A persistent struggle for the mayor’s administration has been to process public benefits like food stamps and cash assistance within a legally required timeframe, an issue exacerbated by staff shortages at the city’s Human Resources Administration.

The mayor, though, touted earlier this month that his administration has nearly cleared a backlog of tens of thousands of overdue public benefits applications thanks to reforms to the processing protocols.

Still, Human Resources Administration officials testified before the Council earlier this week that their agency has more than 1,000 budgeted vacancies. Other agencies have thousands more vacancies.

The speaker said a key starting point for the city must be to fill those vacancies.

To do so, she said the Council looks to establish a program in partnership with the City University of New York and DC37, the city government’s largest union, to “create pathways to careers and jobs in our municipal workforce.”

“This initiative will prioritize participants in CUNY programs to fill persistently vacant city job titles and provide students with the mobility and long-term security of a career in city government,” she said.

Though light on details, the speaker also said the program will include a separate track focused on hiring for seasonal jobs in city government, like the ones contained in the City Cleanup Corps initiative operated by the Departments of Parks, Sanitation and Transportation during the summer months.

“This program will also provide a track for seasonal jobs in agencies that help chronically underemployed New Yorkers, young people, and eligible asylum seekers gain opportunities to work and improve their employment prospects,” she said. “Our economic and job recovery has been uneven, and we must provide opportunities for people at every level to succeed.”

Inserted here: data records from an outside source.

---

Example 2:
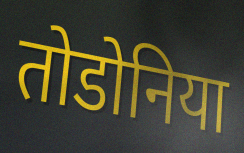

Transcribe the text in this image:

तोडोनिया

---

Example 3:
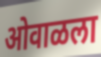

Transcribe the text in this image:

ओवाळला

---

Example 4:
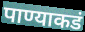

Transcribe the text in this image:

पाण्याकडं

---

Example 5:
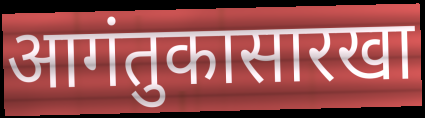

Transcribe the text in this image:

आगंतुकासारखा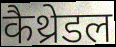
कैथ्रेडल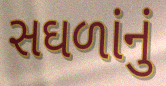
સઘળાંનુંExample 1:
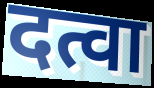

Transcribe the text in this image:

दत्वा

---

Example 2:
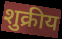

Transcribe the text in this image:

शुक्रीय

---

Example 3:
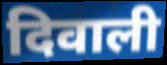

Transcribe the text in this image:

दिवाली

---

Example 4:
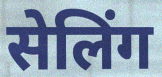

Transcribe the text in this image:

सेलिंग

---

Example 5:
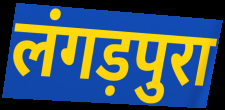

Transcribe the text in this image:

लंगड़पुराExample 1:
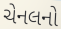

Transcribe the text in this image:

ચેનલનો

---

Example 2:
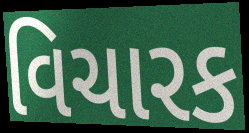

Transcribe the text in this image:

વિચારક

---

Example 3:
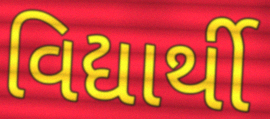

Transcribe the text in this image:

વિદ્યાર્થી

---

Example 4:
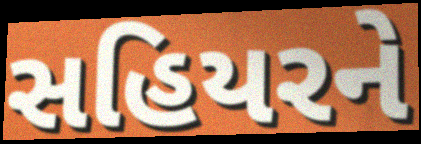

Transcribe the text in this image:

સહિયરને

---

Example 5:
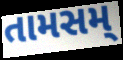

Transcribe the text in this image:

તામસમ્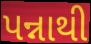
પન્નાથી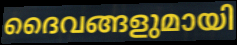
ദൈവങ്ങളുമായി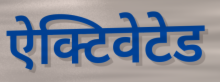
ऐक्टिवेटेड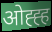
ओह्ह्ह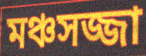
মঞ্চসজ্জা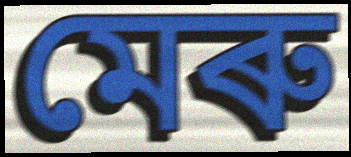
মেৰু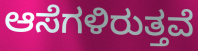
ಆಸೆಗಳಿರುತ್ತವೆ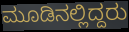
ಮೂಡಿನಲ್ಲಿದ್ದರುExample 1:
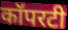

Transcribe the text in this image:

कॉपरटी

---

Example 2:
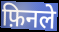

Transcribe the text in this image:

फ़िनले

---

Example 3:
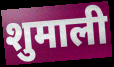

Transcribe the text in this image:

शुमाली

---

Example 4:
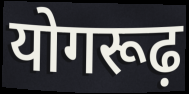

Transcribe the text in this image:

योगरूढ़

Beyond municipal hiring, the speaker echoed the mayor’s push for building more housing to tackle the city’s skyrocketing rents.

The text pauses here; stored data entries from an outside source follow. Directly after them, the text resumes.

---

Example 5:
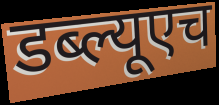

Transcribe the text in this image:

डब्ल्यूएच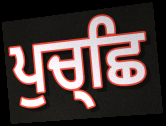
ਪੁਚ੍ਛਿ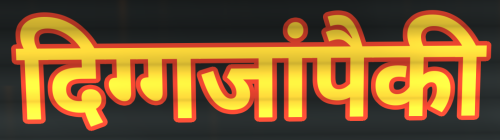
दिग्गजांपैकी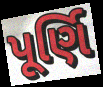
પૂર્ણિ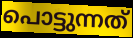
പൊട്ടുന്നത്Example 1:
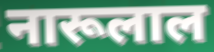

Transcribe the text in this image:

नारूलाल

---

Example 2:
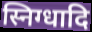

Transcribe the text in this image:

स्निग्धादि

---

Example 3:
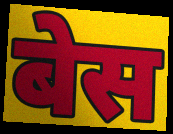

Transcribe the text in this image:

बेस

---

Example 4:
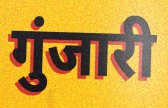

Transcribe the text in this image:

गुंजारी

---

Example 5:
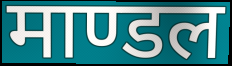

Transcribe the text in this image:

माण्डल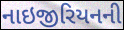
નાઇજીરિયનનીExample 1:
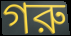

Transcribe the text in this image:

গরু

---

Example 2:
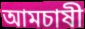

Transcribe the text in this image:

আমচাষী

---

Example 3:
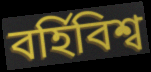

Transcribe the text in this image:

বর্হিবিশ্ব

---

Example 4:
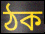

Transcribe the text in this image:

ঠক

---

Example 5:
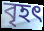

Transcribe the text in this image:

বৃহৎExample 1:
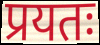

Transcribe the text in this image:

प्रयतः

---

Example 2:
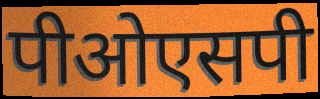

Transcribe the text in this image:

पीओएसपी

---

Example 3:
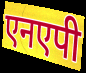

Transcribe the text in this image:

एनएपी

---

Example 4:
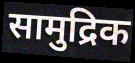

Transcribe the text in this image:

सामुद्रिक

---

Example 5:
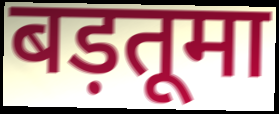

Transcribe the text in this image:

बड़तूमा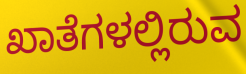
ಖಾತೆಗಳಲ್ಲಿರುವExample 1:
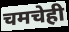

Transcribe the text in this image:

चमचेही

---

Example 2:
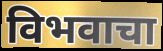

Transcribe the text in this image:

विभवाचा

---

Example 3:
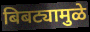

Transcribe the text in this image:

बिबट्यामुळे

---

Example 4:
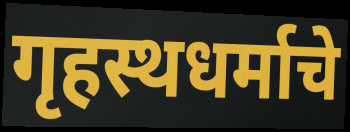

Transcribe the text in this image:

गृहस्थधर्माचे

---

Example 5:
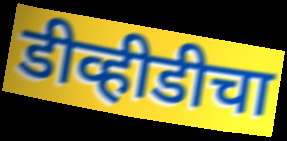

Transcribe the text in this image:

डीव्हीडीचाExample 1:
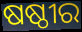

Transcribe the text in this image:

ଷଷ୍ଠୀର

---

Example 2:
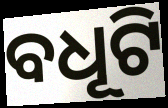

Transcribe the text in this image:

ବଧୂଟି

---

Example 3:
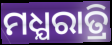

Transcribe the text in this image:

ମଧ୍ଯରାତ୍ରି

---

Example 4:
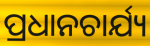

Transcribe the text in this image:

ପ୍ରଧାନଚାର୍ଯ୍ୟ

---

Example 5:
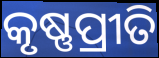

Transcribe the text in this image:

କୃଷ୍ଣପ୍ରୀତି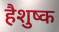
हैशुष्कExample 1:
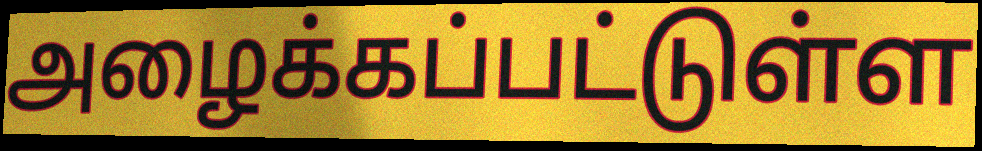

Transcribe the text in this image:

அழைக்கப்பட்டுள்ள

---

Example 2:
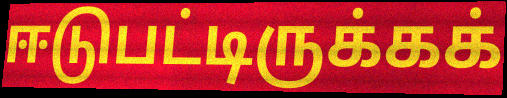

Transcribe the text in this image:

ஈடுபட்டிருக்கக்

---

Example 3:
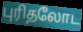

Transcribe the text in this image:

புரிதலோட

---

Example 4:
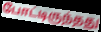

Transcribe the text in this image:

போட்டிருந்தது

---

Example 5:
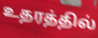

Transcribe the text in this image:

உதரத்தில்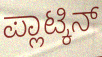
ಪ್ಲಾಟ್ಕಿನ್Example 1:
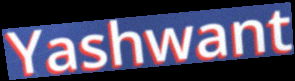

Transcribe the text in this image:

Yashwant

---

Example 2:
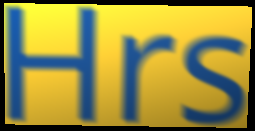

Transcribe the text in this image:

Hrs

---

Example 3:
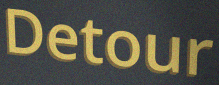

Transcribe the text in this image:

Detour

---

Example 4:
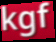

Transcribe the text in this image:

kgf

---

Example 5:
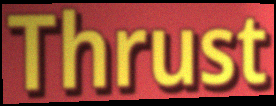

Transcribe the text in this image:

ThrustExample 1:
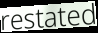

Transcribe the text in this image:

restated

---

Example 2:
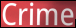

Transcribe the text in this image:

Crime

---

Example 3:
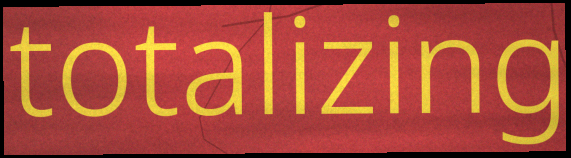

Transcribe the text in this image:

totalizing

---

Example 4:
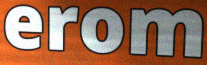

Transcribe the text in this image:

erom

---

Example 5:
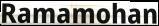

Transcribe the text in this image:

RamamohanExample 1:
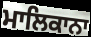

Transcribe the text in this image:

ਮਾਲਿਕਾਨਾ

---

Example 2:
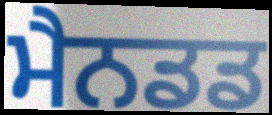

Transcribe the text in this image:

ਮੈਨਡਡ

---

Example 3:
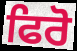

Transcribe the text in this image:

ਫਿਰੋ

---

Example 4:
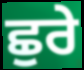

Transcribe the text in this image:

ਛੁਰੇ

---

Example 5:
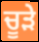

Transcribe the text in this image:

ਚੂੜੇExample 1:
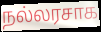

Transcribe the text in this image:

நல்லரசாக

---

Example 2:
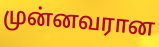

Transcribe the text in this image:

முன்னவரான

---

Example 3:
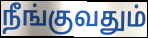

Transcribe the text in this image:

நீங்குவதும்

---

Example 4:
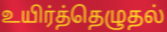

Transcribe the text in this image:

உயிர்த்தெழுதல்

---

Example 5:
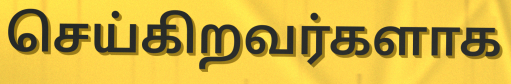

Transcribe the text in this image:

செய்கிறவர்களாகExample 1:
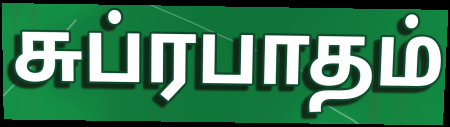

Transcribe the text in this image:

சுப்ரபாதம்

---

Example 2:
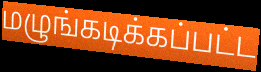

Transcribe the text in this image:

மழுங்கடிக்கப்பட்ட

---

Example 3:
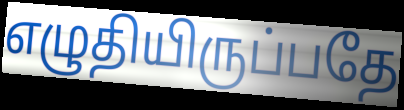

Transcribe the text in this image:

எழுதியிருப்பதே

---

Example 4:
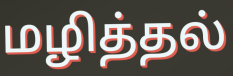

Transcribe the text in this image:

மழித்தல்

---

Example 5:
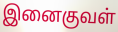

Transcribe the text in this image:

இனைகுவள்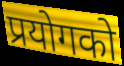
प्रयोगकोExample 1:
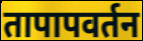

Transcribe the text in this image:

तापापवर्तन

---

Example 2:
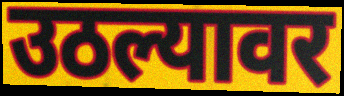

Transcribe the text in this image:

उठल्यावर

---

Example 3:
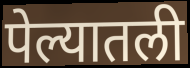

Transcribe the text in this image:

पेल्यातली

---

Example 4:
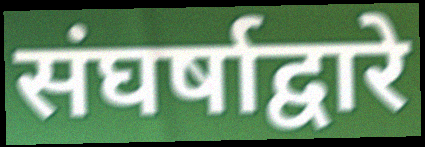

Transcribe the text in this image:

संघर्षाद्वारे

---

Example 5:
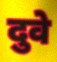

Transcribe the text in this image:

दुवे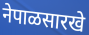
नेपाळसारखे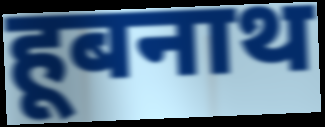
हूबनाथ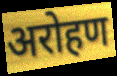
अरोहण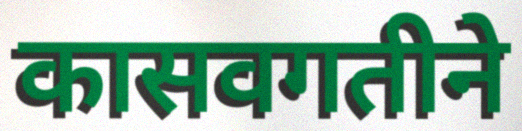
कासवगतीने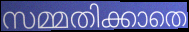
സമ്മതിക്കാതെ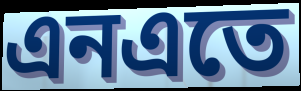
এনএতে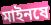
মাইনষে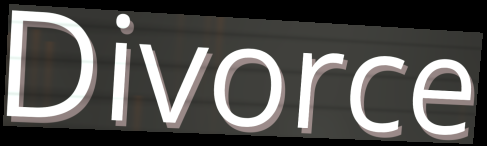
DivorceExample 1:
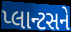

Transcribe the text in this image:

પ્લાન્ટસને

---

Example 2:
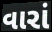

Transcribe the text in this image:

વારાં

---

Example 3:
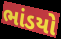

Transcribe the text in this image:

ભાંડયો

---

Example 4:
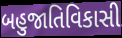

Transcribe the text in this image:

બહુજાતિવિકાસી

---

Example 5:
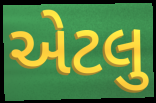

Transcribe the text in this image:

એટલુ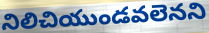
నిలిచియుండవలెనని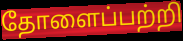
தோளைப்பற்றி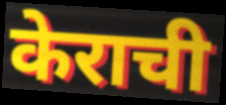
केराचीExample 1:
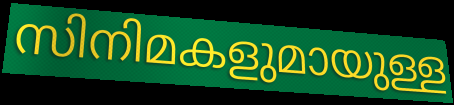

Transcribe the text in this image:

സിനിമകളുമായുള്ള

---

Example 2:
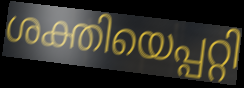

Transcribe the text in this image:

ശക്തിയെപ്പറ്റി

She didn’t announce any new initiatives on that front, but said that the Council will work with the mayor to adopt a citywide zoning law text amendment that his administration’s pushing to pave the way for more housing development across the five boroughs.

She also suggested the city can tailor the zoning amendment in such a way that would place new requirements on landlords as it relates to accepting CityFHEPS vouchers, which heavily subsidize rent for eligible low-income New Yorkers on open market apartments.

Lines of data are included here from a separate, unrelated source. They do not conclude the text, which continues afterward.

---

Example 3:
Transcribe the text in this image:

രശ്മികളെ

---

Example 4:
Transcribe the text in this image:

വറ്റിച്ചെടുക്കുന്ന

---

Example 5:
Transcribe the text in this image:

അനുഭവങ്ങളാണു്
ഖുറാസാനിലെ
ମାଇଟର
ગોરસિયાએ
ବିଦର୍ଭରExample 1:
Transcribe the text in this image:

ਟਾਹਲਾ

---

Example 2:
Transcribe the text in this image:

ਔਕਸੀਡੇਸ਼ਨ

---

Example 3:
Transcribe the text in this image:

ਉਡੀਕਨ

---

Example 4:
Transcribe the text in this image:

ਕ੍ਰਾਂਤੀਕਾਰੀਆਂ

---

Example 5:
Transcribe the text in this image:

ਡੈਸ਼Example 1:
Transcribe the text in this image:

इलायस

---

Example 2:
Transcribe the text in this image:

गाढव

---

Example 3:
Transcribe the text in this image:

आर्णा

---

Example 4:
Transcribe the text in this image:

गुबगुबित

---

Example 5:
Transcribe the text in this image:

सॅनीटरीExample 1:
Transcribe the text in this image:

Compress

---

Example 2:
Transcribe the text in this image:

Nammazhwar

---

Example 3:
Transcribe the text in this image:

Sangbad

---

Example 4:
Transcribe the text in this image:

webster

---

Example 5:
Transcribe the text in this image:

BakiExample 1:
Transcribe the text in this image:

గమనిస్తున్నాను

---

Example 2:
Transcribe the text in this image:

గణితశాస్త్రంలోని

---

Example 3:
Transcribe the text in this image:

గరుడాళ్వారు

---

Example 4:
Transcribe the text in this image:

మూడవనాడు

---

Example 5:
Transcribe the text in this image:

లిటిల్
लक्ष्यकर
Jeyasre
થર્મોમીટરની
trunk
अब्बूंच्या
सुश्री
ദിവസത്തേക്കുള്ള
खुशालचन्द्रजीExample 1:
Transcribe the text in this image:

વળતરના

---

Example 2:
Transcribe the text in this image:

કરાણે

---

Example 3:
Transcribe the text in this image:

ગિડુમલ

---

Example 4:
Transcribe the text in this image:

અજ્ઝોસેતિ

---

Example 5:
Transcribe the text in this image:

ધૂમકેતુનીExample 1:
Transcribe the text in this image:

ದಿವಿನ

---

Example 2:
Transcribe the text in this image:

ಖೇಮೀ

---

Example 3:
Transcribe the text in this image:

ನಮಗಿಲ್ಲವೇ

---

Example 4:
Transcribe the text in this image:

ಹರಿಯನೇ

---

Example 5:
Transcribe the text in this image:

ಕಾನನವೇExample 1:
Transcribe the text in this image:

The reference to CityFHEPS comes as the mayor’s refusing to implement laws expanding access to CityFHEPS despite the Council overriding his vetoes of the measures last year. The Council has joined a lawsuit seeking to force the mayor to implement those laws.

Another path the speaker looks to take to build more housing is to incentivize development of apartments on top of public libraries in the city. Such efforts have drawn controversy in the past, including when the city pushed to build apartments on top of the Sunset Park Library in Brooklyn in 2015.

The neighborhood of Inwood in Manhattan is currently seeing the construction of a 174-unit affordable housing property built on land owned by the New York Public Library.

Ultimately, the speaker agreed with the mayor that state lawmakers in Albany must this year replace expired tax breaks incentivizing affordable housing developments — an effort that failed during the 2023 session.

“It is imperative that Albany provides funding and tax incentives to help us achieve truly affordable housing and prevent New Yorkers from being priced out,” she said.